2011 — 1 April: Friday — rabbits!

Tonight's photo1 shows my little family down on Bournemouth pier at or very near New Year's day 1983 (I'm almost sure of the year) for one of our traditional seaside picnics.

Christa and Peter

Notice the much improved skyline back then. G'night.

Back with Bach

The tinkling of yet another overlooked glass collection lorry is no competition for the Prelude and Fugue in Eb major (#7) that's just been played. The weather is uniformly grey, the first cuppa is half-drunk, and the 08:00 news has been uninspiring.

But this looks a lot more promising.

Equally fascinating (not least because I found my way to it from a comment about the DID archive) is this chap — I read many a review of his in earlier more PC- and calculator-obsessed days.
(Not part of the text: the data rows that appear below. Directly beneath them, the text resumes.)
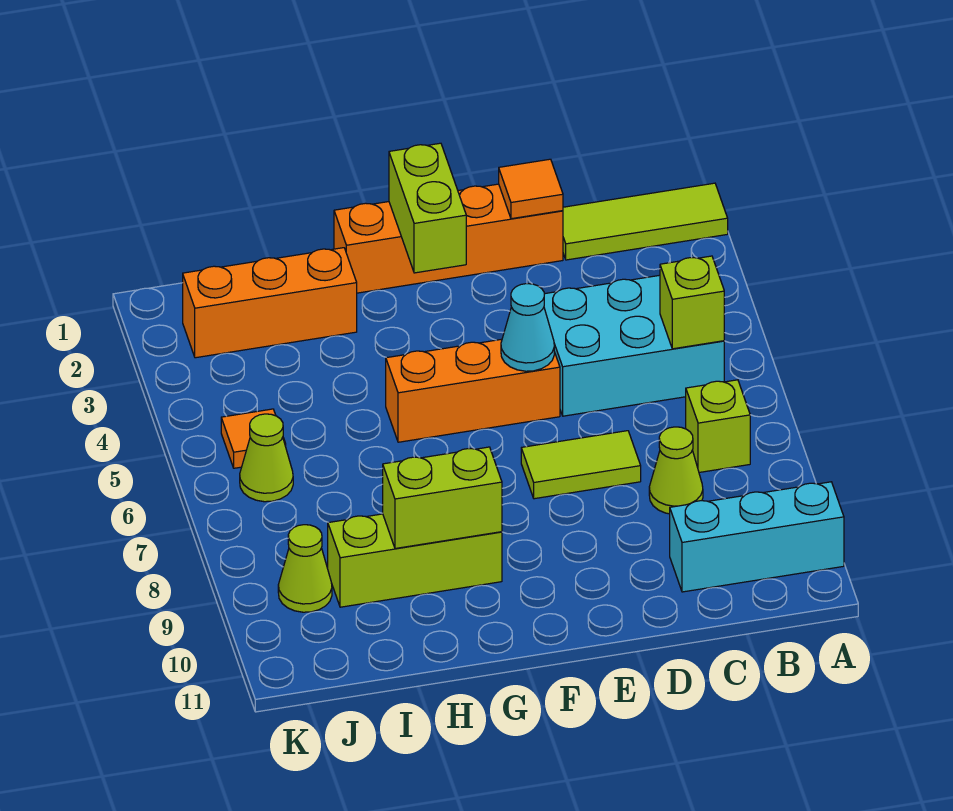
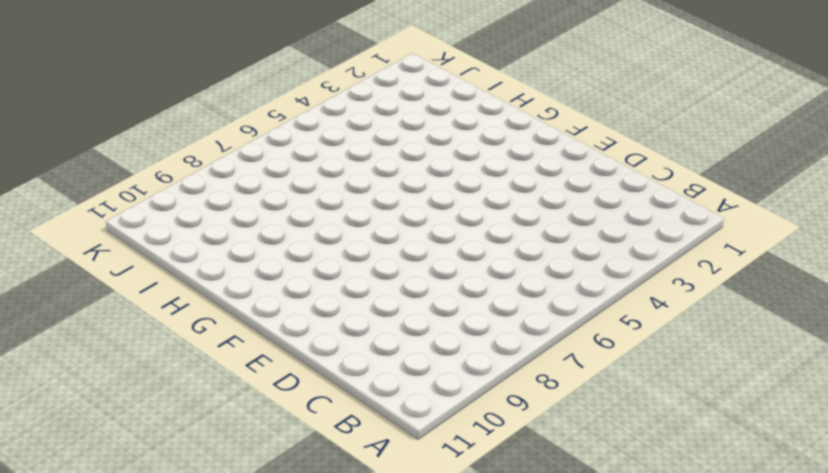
none -> lime 1x3 tile [563,183,728,260]
none -> cyan 1x3 brick [670,482,844,592]
none -> cyan 2x3 brick [544,275,724,416]

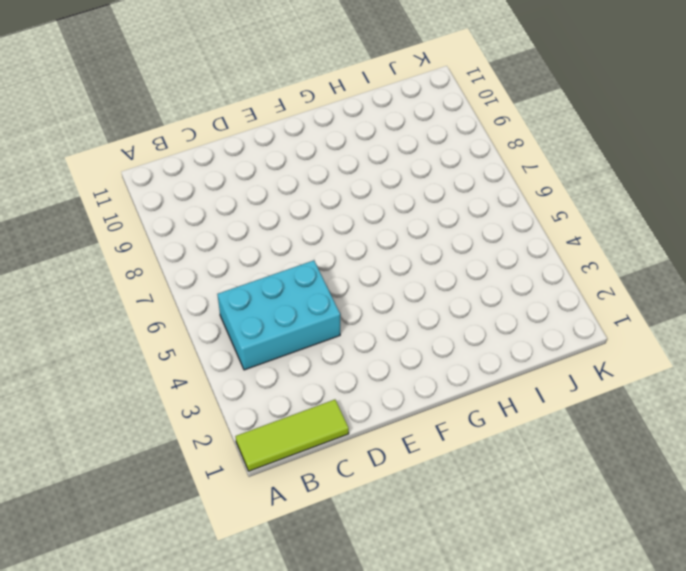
none -> cyan 1x3 brick [670,482,844,592]
none -> lime 1x1 brick [686,380,750,472]
none -> lime 1x1 cone [649,427,703,514]

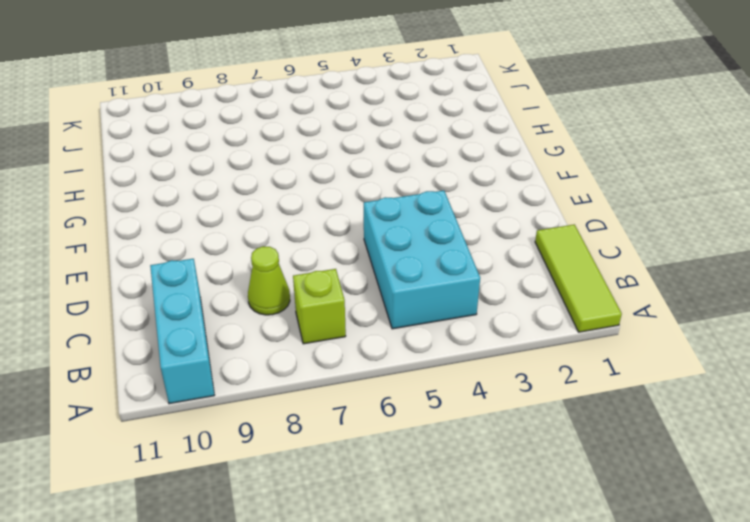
none -> orange 1x4 brick [334,184,563,293]
none -> lime 1x2 tile [521,431,641,499]
none -> orange 1x3 brick [386,339,560,442]

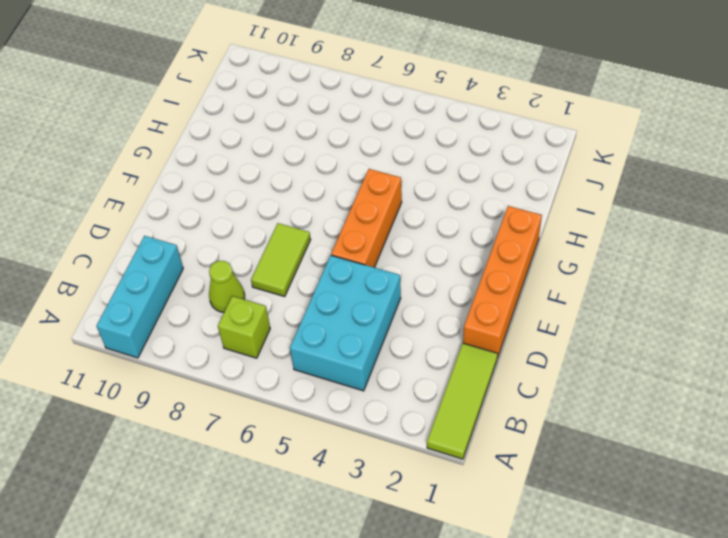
none -> lime 1x3 brick [328,514,502,607]
none -> orange 1x3 brick [183,248,357,358]
none -> orange 1x1 tile [221,409,286,468]

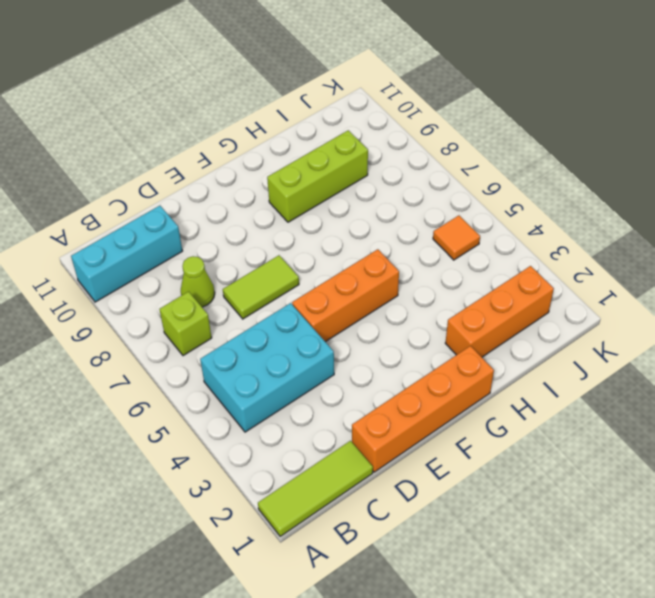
none -> lime 1x1 cone [240,414,293,502]
none -> lime 1x1 cone [278,525,332,612]
none -> lime 1x1 brick [660,256,724,349]

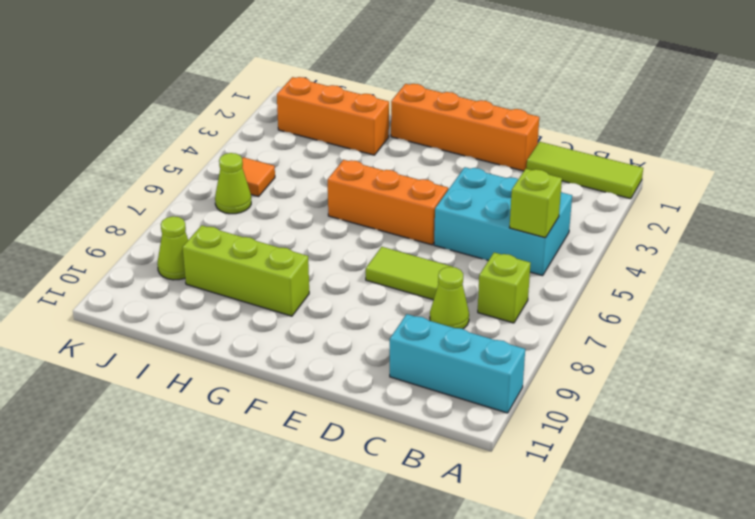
none -> orange 1x1 tile [499,159,563,219]
none -> cyan 1x1 cone [501,284,554,371]
none -> lime 1x2 brick [389,143,466,273]

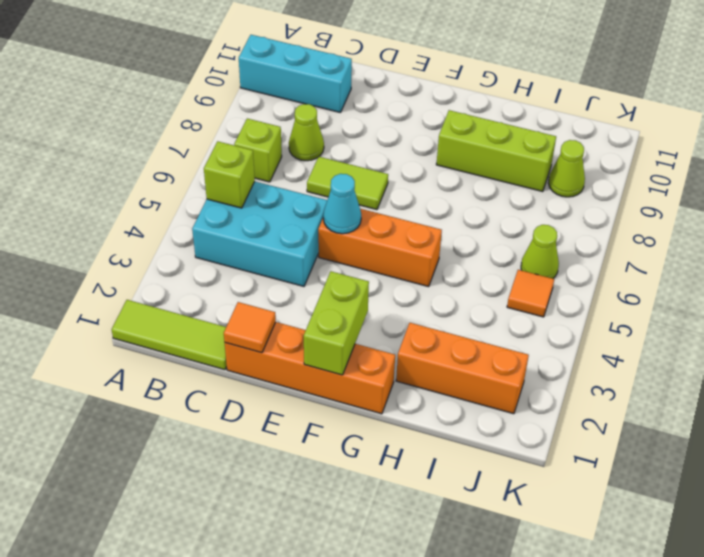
none -> lime 1x2 brick [383,447,502,548]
Indeed, his review in "PCW" of the Acorn Archimedes helped me take that RISCy path. (Link.)

My first two tulips are nearly ready to show off. (April showers bring the flowers, it seems.)


Make that three, with two more close behind... [Pause] A quick supplies run (if you're going to shop at Waitrose on the "hell-is-other-people" that is a Friday, it's better to go early) and now, with the Concierto d'Aranjuez for accompaniment, it's definitely time (09:49) for a spot of breakfast. I am "sharp set".

Vanity, vanity

I've read some amazingly, erm, stupid comments about this latest "vanity card" from Chuck Lorre. Perhaps people who can, do, and those who can't, nitpick?
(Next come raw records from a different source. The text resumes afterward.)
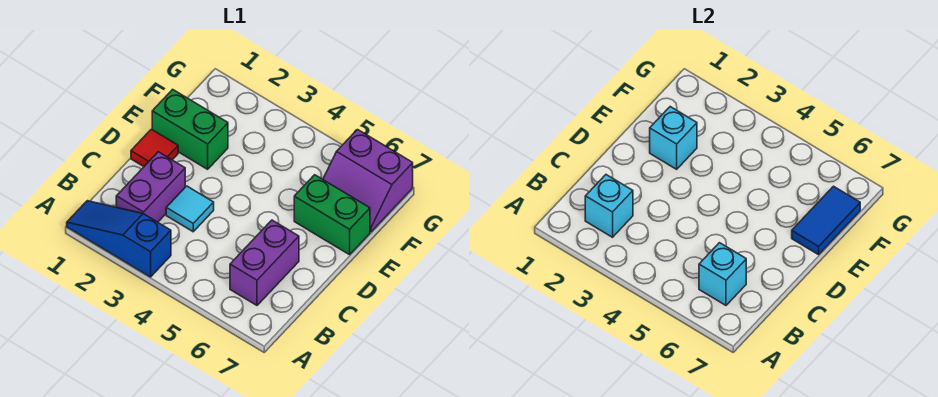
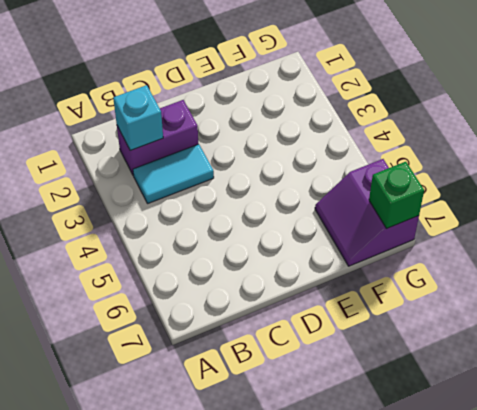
cyan 1x2 tile [133,144,214,204] -> cyan 1x1 tile [166,186,214,232]
green 1x1 brick [369,162,424,229] -> none
none -> blue 1x3 slope [67,201,171,277]
none -> purple 1x2 brick [230,220,299,305]
none -> red 1x1 tile [131,129,178,167]

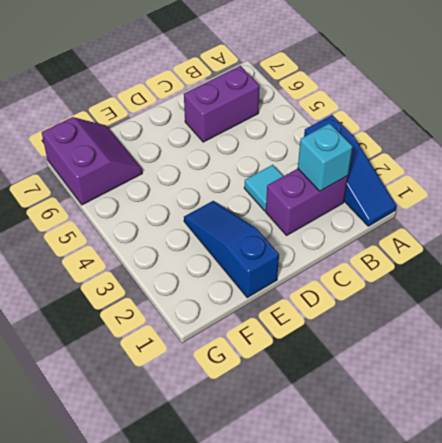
blue 1x3 slope [184,201,279,298] -> green 1x2 brick [152,89,228,169]
none -> red 1x1 tile [131,129,178,167]
none -> green 1x2 brick [294,175,370,255]
none -> cyan 1x1 brick [699,243,746,305]

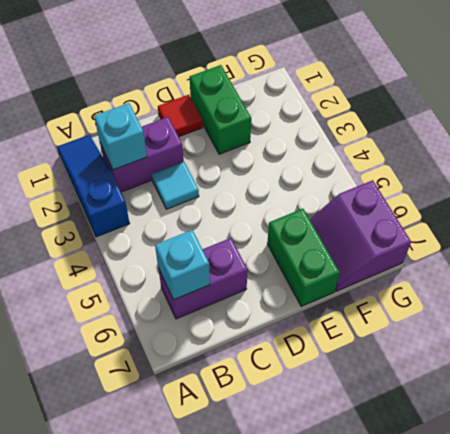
none -> cyan 1x1 brick [650,107,697,169]
none -> blue 1x2 tile [792,186,860,255]

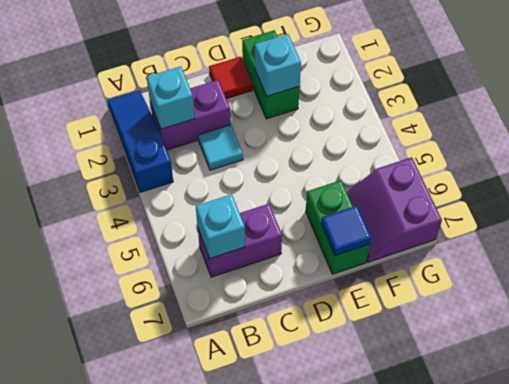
blue 1x1 tile [321,206,371,256] -> blue 1x2 tile [792,186,860,255]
For someone in crisis, I think a more accurate and helpful assessment of reality would be, "Love, sex, food, friendship, art, play, beauty and the simple pleasure of a cup of tea are all well and good, but never forget that God/the universe is determined to kill you by whatever means necessary." Consider trying that next time you're called on to do some consoling.

Chuck Lorre in Card #337

Thanks, Mr Postie

I've been a fan of Posy Simmonds since the mid-1970s, and of Stephen Frears for slightly longer than that. And I've followed John Landis and Simon Pegg with enjoyment, too. So this is quite a welcome double bill:


It's time (13:32) I fed myself again.

Listening (on BBC Radio 5's Kermode and Mayo film programme) to the (true) story behind the Jim Loach film "Oranges and Sunshine" is a jaw-dropping experience. "I had" as they say "no idea this had been going on in my own lifetime".

About eight hours ago...

... I received an email that committed...

Apostrophe theory

... but it's taken this long for me to track down the book2 of visual puns that I knew had this neat sign in it. I could do with a better system. I should add I've been doing other stuff besides scouring my cluttered shelves, but I admit it would have been far quicker just to redraw the damn' thing :-)
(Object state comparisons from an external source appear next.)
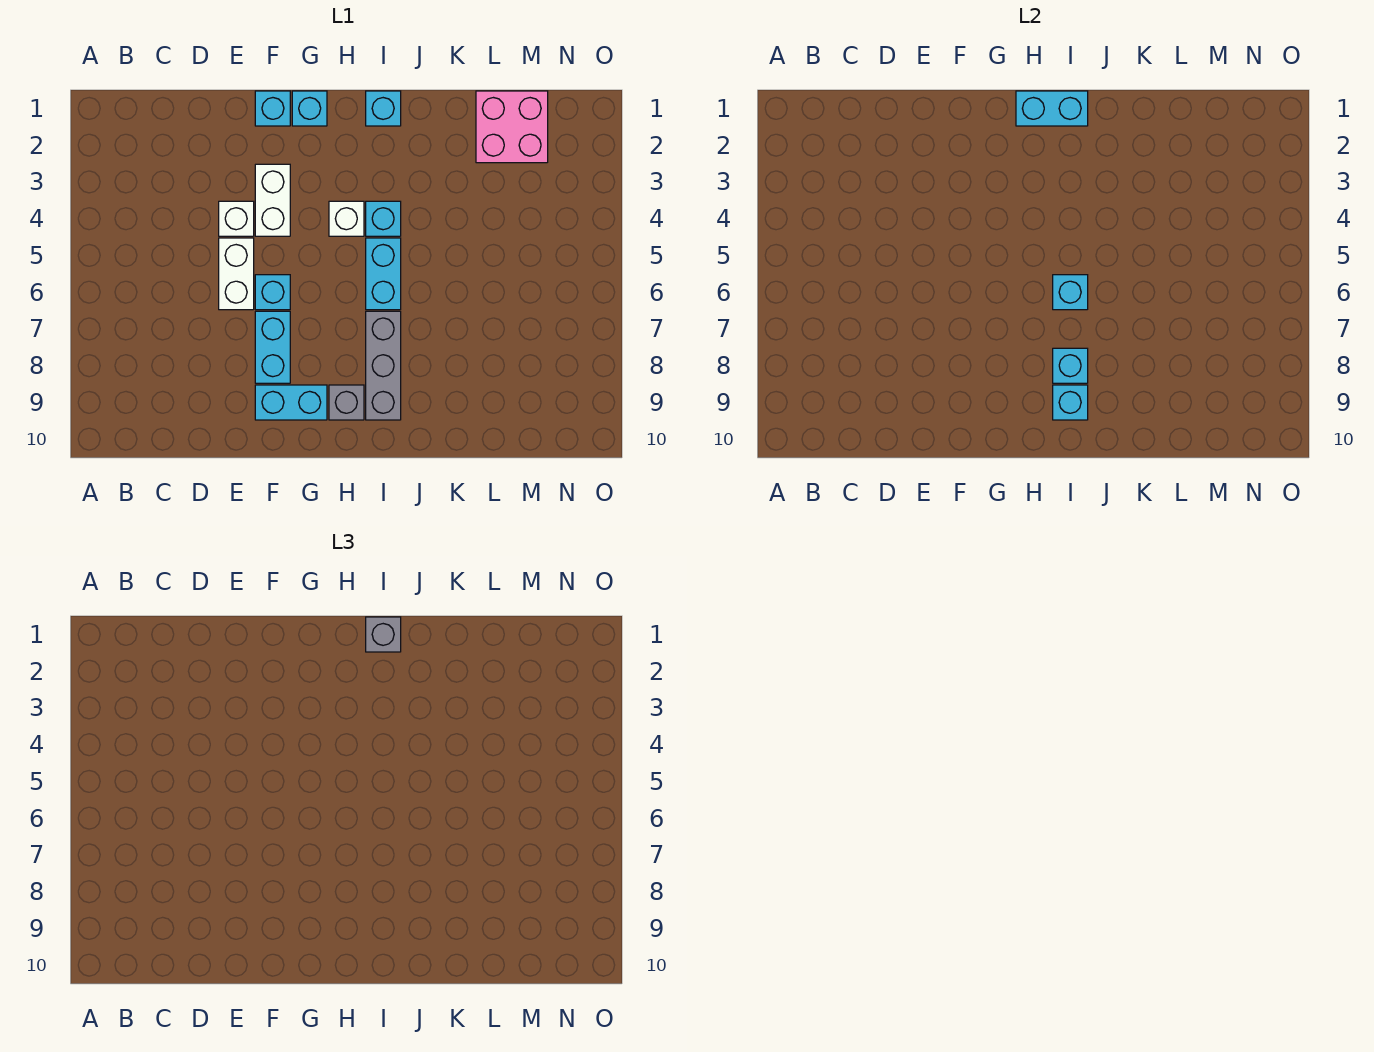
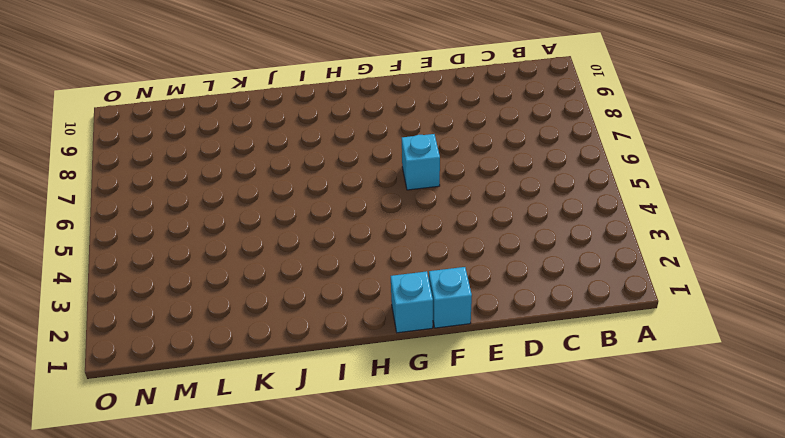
none -> white 1x1 brick [219,201,254,236]
none -> white 1x2 brick [219,238,254,310]
none -> white 1x2 brick [255,164,290,236]

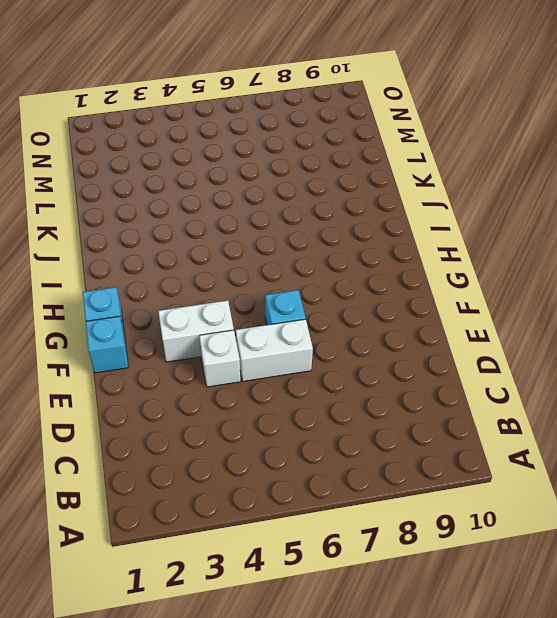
none -> cyan 1x2 brick [255,311,290,383]
none -> cyan 1x2 brick [255,385,327,420]
none -> white 1x1 brick [329,201,364,236]

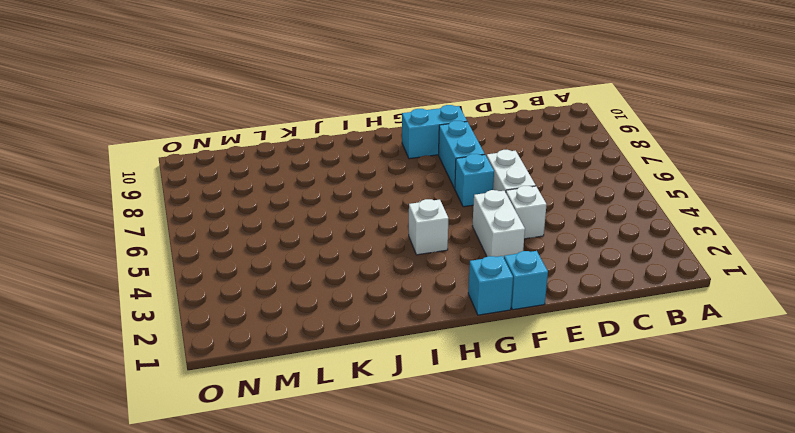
none -> grey 1x1 brick [329,385,364,420]
none -> cyan 1x1 brick [366,91,401,126]
none -> cyan 1x1 brick [366,201,401,236]

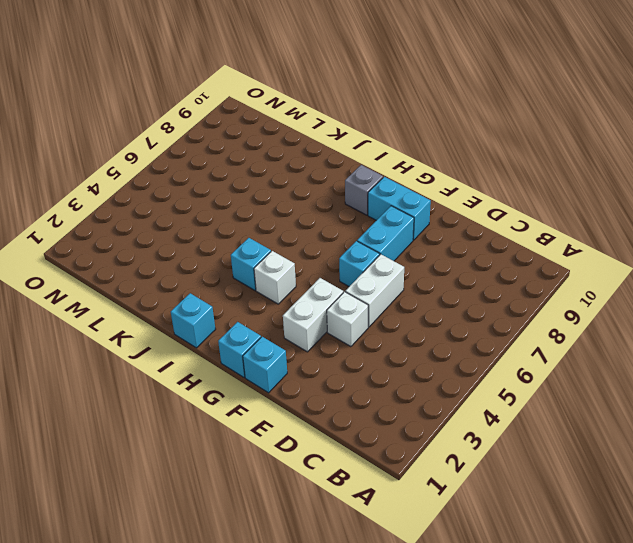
none -> cyan 1x2 brick [366,238,401,310]
none -> grey 1x3 brick [366,311,401,420]
none -> pink 2x2 brick [476,91,548,163]

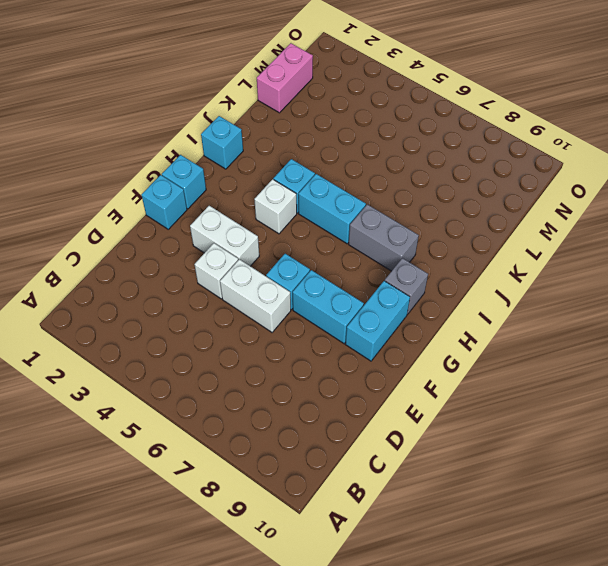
grey 1x2 brick [349,204,419,271] -> grey 1x3 brick [366,311,401,420]
pink 1x2 brick [257,43,313,113] -> pink 2x2 brick [476,91,548,163]
none -> cyan 1x2 brick [1016,91,1088,126]
none -> cyan 1x1 brick [1053,275,1088,310]
none -> cyan 1x1 brick [1053,348,1088,383]

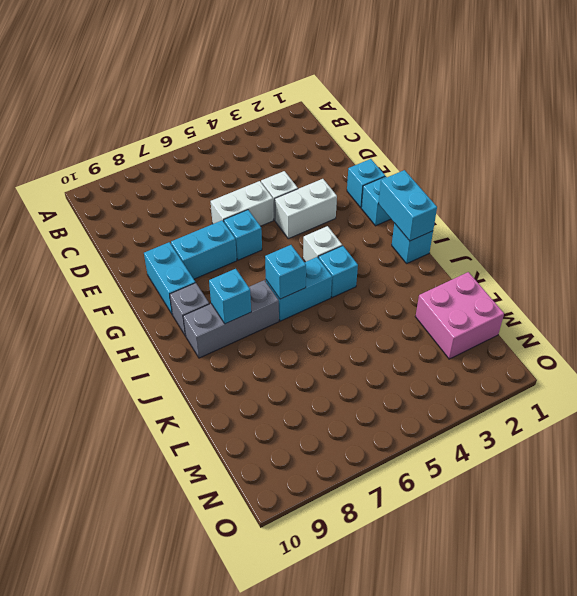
none -> cyan 1x1 brick [1053,385,1088,420]
none -> grey 1x1 brick [366,617,401,652]

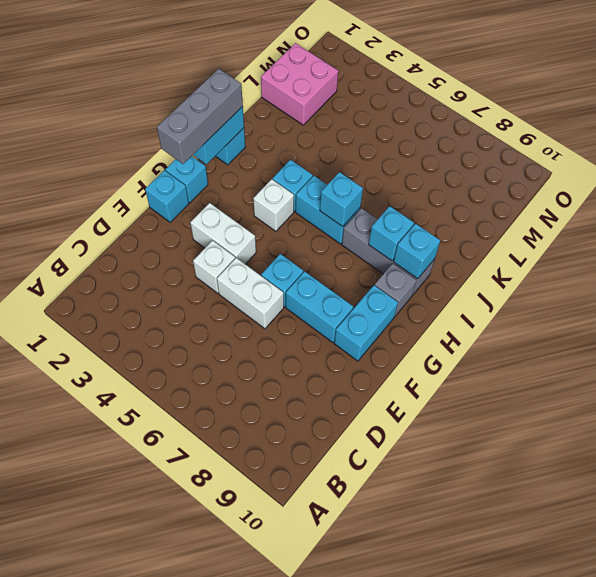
grey 1x3 brick [157,69,243,164] -> grey 1x1 brick [366,617,401,652]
Continuing the theme of dodgy punctuation, there is, as usual, plenty of good fun to be found in the new Ansible. Example:

'The orbit of a comet was not a parabola, but an ellipsis.' (Marie Brennan, A Star Shall Fall, 2010) Evelyn C. Leeper adds: 'I have visions of the comet winking out of existence, then re-appearing a few feet further on briefly, then winking out again, like a series of dots across the sky....'

David Langford in Ansible



1  And, at 01:39 or so I still regard it as "tonight".
2  "The Third Word War: Apostrophe theory" by Ian Lee. It's been gathering dust on a remote shelf since I bought and read it in May 1979 in Windsor.